Asian Buyers Are Accelerating Long-Term Contract Discussions
Japanese, South Korean and Chinese buyers have moved quickly to resume long-term supply negotiations with QatarEnergy since the ceasefire. Japan's JERA and Mitsui OSK have both confirmed internal teams are reviewing 20-year contract proposals that were paused in May. Korea Gas Corporation (KOGAS) is understood to be seeking accelerated delivery start dates on contracts signed before the April conflict.

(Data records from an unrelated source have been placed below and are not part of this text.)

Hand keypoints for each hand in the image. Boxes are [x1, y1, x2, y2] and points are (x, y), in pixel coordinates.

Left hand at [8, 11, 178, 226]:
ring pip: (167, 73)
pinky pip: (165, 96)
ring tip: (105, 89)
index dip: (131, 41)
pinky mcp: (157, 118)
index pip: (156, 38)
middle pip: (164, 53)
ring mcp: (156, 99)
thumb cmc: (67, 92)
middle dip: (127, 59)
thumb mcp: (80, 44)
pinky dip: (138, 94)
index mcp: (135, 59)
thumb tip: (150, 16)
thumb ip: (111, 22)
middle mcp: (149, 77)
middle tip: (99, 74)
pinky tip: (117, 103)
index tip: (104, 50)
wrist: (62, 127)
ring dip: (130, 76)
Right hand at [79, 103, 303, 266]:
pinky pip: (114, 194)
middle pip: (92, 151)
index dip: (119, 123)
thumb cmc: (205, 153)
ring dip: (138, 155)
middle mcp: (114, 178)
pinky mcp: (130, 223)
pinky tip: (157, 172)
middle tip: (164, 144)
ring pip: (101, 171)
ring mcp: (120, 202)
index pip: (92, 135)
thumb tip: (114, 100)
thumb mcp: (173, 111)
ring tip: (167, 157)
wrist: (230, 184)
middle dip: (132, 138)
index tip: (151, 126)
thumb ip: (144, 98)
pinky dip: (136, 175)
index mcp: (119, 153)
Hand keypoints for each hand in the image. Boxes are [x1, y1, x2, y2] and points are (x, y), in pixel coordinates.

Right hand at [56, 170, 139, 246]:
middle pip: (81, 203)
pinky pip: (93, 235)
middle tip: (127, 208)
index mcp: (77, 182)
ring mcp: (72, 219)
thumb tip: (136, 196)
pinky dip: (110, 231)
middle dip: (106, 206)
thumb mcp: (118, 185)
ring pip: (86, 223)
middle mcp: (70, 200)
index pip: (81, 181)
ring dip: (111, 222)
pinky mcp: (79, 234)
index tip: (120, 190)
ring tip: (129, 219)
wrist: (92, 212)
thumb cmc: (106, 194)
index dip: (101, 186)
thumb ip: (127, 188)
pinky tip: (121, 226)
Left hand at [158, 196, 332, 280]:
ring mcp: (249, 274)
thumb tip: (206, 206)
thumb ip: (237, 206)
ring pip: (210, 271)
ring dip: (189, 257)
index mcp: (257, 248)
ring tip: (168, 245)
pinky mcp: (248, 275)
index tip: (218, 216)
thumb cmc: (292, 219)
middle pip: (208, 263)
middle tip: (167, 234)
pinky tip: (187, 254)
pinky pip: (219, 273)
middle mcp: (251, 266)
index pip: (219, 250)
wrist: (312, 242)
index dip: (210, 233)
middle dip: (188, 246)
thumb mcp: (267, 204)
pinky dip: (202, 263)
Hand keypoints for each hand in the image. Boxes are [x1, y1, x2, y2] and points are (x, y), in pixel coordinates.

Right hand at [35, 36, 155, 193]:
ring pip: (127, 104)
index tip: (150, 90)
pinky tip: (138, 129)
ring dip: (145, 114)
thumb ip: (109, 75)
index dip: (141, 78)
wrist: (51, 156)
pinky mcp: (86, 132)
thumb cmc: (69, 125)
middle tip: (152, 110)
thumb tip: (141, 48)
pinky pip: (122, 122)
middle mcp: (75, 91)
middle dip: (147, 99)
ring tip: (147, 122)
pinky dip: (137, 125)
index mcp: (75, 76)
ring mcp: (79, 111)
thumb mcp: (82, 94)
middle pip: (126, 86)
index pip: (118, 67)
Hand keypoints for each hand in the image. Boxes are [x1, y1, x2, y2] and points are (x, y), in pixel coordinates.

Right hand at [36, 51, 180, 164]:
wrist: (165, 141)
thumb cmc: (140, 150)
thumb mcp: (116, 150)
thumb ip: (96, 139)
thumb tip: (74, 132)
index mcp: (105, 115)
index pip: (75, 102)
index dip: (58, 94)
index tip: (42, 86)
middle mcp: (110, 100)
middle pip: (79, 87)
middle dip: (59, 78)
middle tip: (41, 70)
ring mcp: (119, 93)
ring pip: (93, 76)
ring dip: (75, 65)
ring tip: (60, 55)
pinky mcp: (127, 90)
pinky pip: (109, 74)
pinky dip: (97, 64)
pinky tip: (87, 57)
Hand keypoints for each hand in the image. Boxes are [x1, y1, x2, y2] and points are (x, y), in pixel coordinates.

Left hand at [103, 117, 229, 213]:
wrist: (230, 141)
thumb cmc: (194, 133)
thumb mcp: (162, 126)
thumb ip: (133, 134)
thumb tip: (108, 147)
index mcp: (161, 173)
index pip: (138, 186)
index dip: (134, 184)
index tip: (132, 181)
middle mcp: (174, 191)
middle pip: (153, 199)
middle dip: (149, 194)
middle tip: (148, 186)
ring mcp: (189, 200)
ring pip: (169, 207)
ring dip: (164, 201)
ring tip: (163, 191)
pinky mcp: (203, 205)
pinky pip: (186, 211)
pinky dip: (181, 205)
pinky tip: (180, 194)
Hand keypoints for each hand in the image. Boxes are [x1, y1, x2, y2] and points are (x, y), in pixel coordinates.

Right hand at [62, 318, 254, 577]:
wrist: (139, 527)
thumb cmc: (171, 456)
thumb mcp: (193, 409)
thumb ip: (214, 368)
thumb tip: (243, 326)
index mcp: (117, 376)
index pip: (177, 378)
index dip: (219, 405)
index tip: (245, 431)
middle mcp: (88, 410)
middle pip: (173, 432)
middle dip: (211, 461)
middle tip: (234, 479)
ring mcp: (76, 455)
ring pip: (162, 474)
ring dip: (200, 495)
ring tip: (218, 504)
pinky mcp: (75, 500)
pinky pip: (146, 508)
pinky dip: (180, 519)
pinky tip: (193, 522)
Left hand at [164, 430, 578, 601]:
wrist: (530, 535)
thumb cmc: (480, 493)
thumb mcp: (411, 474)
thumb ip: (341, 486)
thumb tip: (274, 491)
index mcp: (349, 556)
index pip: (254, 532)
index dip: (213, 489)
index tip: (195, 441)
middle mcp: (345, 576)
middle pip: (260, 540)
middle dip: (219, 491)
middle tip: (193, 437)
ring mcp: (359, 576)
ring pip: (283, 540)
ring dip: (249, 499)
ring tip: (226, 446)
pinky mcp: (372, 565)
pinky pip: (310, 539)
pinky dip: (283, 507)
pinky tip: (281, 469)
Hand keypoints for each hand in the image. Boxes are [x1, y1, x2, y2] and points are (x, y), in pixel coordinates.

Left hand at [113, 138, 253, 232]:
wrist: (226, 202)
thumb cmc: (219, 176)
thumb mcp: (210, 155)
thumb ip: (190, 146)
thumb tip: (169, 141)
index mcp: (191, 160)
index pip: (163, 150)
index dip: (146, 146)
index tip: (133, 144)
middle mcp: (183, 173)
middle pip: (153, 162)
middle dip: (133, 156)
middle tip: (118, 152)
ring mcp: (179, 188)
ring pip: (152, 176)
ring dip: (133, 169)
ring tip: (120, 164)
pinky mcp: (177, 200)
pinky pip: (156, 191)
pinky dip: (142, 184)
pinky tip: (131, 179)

Chinese buyers present a more complex picture. CNOOC and Sinopec hold existing Ras Laffan contracts but both companies also signed supplemental US LNG deals during 2025 as supply hedges. Those US contracts now represent optionality. The pace at which Chinese buyers absorb restarting Qatari supply versus US spot cargoes will shape Henry Hub spreads in the second half of 2026.
Context: Qatar and TTF Were Already Interlinked Before the Ceasefire
Yesterday's coverage of the Inpex Ichthys strike resolution noted Qatar's parallel restart preparations alongside the TTF 17 percent drop. That companion piece identified the co-movement of LNG supply events in Qatar and Australia as a compounded price signal for European buyers. Today's analysis extends that observation by quantifying the JV revenue stakes and the phased output recovery timeline.
The speed of the TTF reaction implies European gas storage operators were running lean heading into summer 2026, leaving less buffer against a prolonged Qatari outage than in prior years.
Sources and Methodology: QatarEnergy phasing targets reported via Reuters and Bloomberg wire services, June 18, 2026. JV partner structures sourced from Wikipedia: Ras Laffan Industrial City and Wikipedia: QatarEnergy, cross-referenced with company annual reports. TTF price data from ICE Data Services. JKM futures from S&P Global Platts. Wood Mackenzie demand projection via analyst note. Henry Hub from CME Group. Revenue calculation ($20B annual baseline x 80% recovery x 1/12 = $1.33B/month) is an Oil Authority derived figure. Archive callback references Oil Authority article #416 (Inpex Ichthys LNG strike resolution and Qatar restart, June 17, 2026). This article synthesizes parent-company JV stakes (Shell, ExxonMobil, TotalEnergies, ConocoPhillips) from subsidiary-level disclosed equity positions.